Extracted text »
Segment Open
From: Jens Lehmann <Jens.Lehmann@web.de>
To: Junio C Hamano <gitster@pobox.com>
Cc: Git Mailing List <git@vger.kernel.org>,
Johannes Schindelin <Johannes.Schindelin@gmx.de>,
"Shawn O. Pearce" <spearce@spearce.org>,
Heiko Voigt <hvoigt@hvoigt.net>, Lars Hjemli <hjemli@gmail.com>
Subject: [PATCH] Performance optimization for detection of modified submodules
Date: Sun, 17 Jan 2010 20:01:43 +0100 [thread overview]
Message-ID: <4B535E97.1020809@web.de> (raw)
In-Reply-To: <7v3a288em2.fsf@alter.siamese.dyndns.org>
In the worst case is_submodule_modified() got called three times for
each submodule. The information we got from scanning the whole
submodule tree the first time should not be thrown away.
A new parameter has been added to diff_change() and diff_addremove(),
the information is stored in a new member of struct diff_filespec. Its
value is then reused instead of calling is_submodule_modified() again.
Signed-off-by: Jens Lehmann <Jens.Lehmann@web.de>
---
Am 15.01.2010 00:13, schrieb Junio C Hamano:
> The existing code is a bit unfortunate; by the time we come to the output
> routine, the information we found from is_submodule_modified() is lost;
> that is why my "would look like this" patch calls is_submodule_modified().
>
> We may want to add one parameter to diff_change() and diff_addremove(), to
> tell them if the work-tree side (if we are comparing something with the
> work tree) is a modified submodule, and add one bit to the diff_filespec
> structure to record that in diff_change() and diff_addremove() (obviously
> only when adding). That way, my "would looks like this" patch needs to
> check the result of is_submodule_modified() the front-ends left in the
> filespec, instead of running it again.
So here is my first attempt of implementing your proposal. The test suite
runs fine, but a few more eyeballs would really be appreciated as i am not
very familiar with the code and its corner cases (See diff_change(), is it
sufficient to only set "two->dirty_submodule", even if the REVERSE_DIFF
option is set? Apart from that i am not so sure about the four changes to
tree-diff.c).
Segment Closed
The task » Continue the submodule patch email above from its last line.

Data under study »
Segment Open
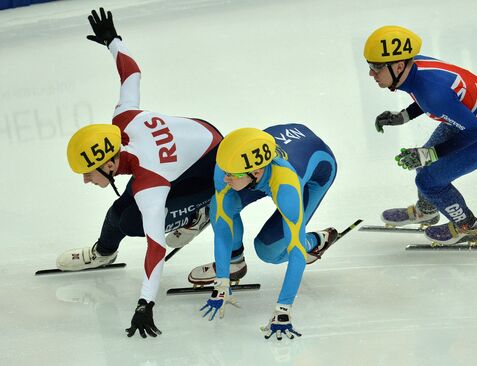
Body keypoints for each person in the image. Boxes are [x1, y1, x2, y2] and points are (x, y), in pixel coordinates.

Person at [57, 8, 223, 338]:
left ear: (108, 163)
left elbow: (156, 247)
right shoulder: (122, 120)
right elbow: (131, 75)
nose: (86, 179)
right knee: (117, 211)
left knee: (133, 221)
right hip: (194, 140)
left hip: (208, 169)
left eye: (89, 172)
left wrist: (145, 302)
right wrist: (112, 42)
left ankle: (198, 214)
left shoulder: (149, 183)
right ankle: (103, 253)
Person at [363, 25, 477, 244]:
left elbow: (474, 130)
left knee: (428, 180)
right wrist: (404, 116)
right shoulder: (414, 66)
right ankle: (428, 208)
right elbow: (431, 97)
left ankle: (467, 226)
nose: (371, 73)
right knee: (423, 163)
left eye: (375, 67)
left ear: (398, 66)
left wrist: (429, 154)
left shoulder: (433, 93)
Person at [194, 125, 338, 340]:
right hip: (283, 147)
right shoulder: (226, 168)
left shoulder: (286, 184)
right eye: (225, 171)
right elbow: (223, 226)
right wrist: (222, 280)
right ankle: (236, 261)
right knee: (219, 206)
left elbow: (295, 252)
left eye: (232, 175)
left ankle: (316, 241)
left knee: (270, 251)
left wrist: (283, 309)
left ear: (257, 171)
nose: (225, 178)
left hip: (316, 169)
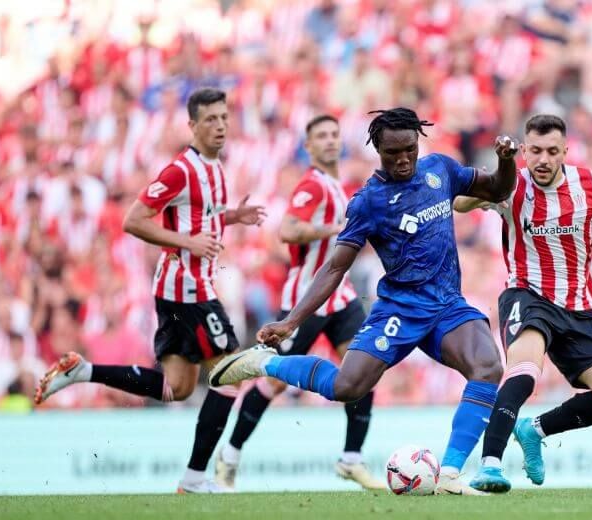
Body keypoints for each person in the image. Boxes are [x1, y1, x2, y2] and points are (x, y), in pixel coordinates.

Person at [210, 107, 518, 495]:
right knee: (346, 387)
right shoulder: (368, 201)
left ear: (418, 143)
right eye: (393, 153)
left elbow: (498, 189)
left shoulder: (441, 170)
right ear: (377, 150)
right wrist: (291, 322)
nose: (403, 159)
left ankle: (451, 474)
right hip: (400, 309)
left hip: (446, 305)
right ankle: (265, 364)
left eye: (409, 149)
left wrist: (506, 161)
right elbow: (335, 267)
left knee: (488, 366)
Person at [34, 87, 268, 493]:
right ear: (191, 125)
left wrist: (232, 217)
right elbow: (133, 220)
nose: (220, 125)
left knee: (175, 387)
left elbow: (199, 218)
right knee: (231, 374)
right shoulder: (181, 169)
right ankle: (195, 478)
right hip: (187, 290)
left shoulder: (215, 169)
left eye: (224, 117)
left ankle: (82, 370)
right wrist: (187, 244)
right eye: (210, 119)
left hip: (180, 290)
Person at [454, 114, 592, 493]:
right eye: (535, 151)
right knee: (524, 371)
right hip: (528, 295)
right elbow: (460, 204)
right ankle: (490, 464)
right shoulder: (510, 185)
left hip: (579, 306)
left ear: (565, 151)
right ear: (524, 150)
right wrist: (498, 170)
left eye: (552, 151)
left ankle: (534, 430)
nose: (543, 160)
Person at [214, 115, 385, 491]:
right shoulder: (313, 186)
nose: (328, 141)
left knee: (364, 369)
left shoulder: (339, 187)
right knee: (272, 383)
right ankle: (230, 453)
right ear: (308, 147)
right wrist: (335, 230)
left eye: (333, 134)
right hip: (304, 300)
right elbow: (288, 229)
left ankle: (351, 459)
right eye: (320, 136)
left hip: (339, 298)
Segment Closed
Answer to the exercise »
I think we could skip the call to is_submodule_modified() in
run_diff_files() and get_stat_data() when the changed flag is already
set and only short output (without calling diff_populate_gitlink(), e.g.
"git status -s" or "git diff-files") is requested. What do you think
about doing that in a seperate patch?
diff-lib.c | 42 +++++++++++++++++++++++++++---------------
diff.c | 11 +++++++----
diff.h | 8 ++++----
diffcore.h | 1 +
revision.c | 4 ++--
tree-diff.c | 8 ++++----
6 files changed, 45 insertions(+), 29 deletions(-)
diff --git a/diff-lib.c b/diff-lib.c
index 29c5915..5b18d86 100644
--- a/diff-lib.c
+++ b/diff-lib.c
@@ -73,6 +73,7 @@ int run_diff_files(struct rev_info *revs, unsigned int option)
unsigned int oldmode, newmode;
struct cache_entry *ce = active_cache[i];
int changed;
+ int dirty_submodule = 0;
if (DIFF_OPT_TST(&revs->diffopt, QUICK) &&
DIFF_OPT_TST(&revs->diffopt, HAS_CHANGES))
@@ -173,12 +174,14 @@ int run_diff_files(struct rev_info *revs, unsigned int option)
if (silent_on_removed)
continue;
diff_addremove(&revs->diffopt, '-', ce->ce_mode,
- ce->sha1, ce->name);
+ ce->sha1, ce->name, 0);
continue;
}
changed = ce_match_stat(ce, &st, ce_option);
- if (S_ISGITLINK(ce->ce_mode) && !changed)
- changed = is_submodule_modified(ce->name);
+ if (S_ISGITLINK(ce->ce_mode) && is_submodule_modified(ce->name)) {
+ changed = 1;
+ dirty_submodule = 1;
+ }
if (!changed) {
ce_mark_uptodate(ce);
if (!DIFF_OPT_TST(&revs->diffopt, FIND_COPIES_HARDER))
@@ -188,7 +191,7 @@ int run_diff_files(struct rev_info *revs, unsigned int option)
newmode = ce_mode_from_stat(ce, st.st_mode);
diff_change(&revs->diffopt, oldmode, newmode,
ce->sha1, (changed ? null_sha1 : ce->sha1),
- ce->name);
+ ce->name, dirty_submodule);
}
diffcore_std(&revs->diffopt);
@@ -204,16 +207,18 @@ int run_diff_files(struct rev_info *revs, unsigned int option)
static void diff_index_show_file(struct rev_info *revs,
const char *prefix,
struct cache_entry *ce,
- const unsigned char *sha1, unsigned int mode)
+ const unsigned char *sha1, unsigned int mode,
+ int dirty_submodule)
{
diff_addremove(&revs->diffopt, prefix[0], mode,
- sha1, ce->name);
+ sha1, ce->name, dirty_submodule);
}
static int get_stat_data(struct cache_entry *ce,
const unsigned char **sha1p,
unsigned int *modep,
- int cached, int match_missing)
+ int cached, int match_missing,
+ int *dirty_submodule)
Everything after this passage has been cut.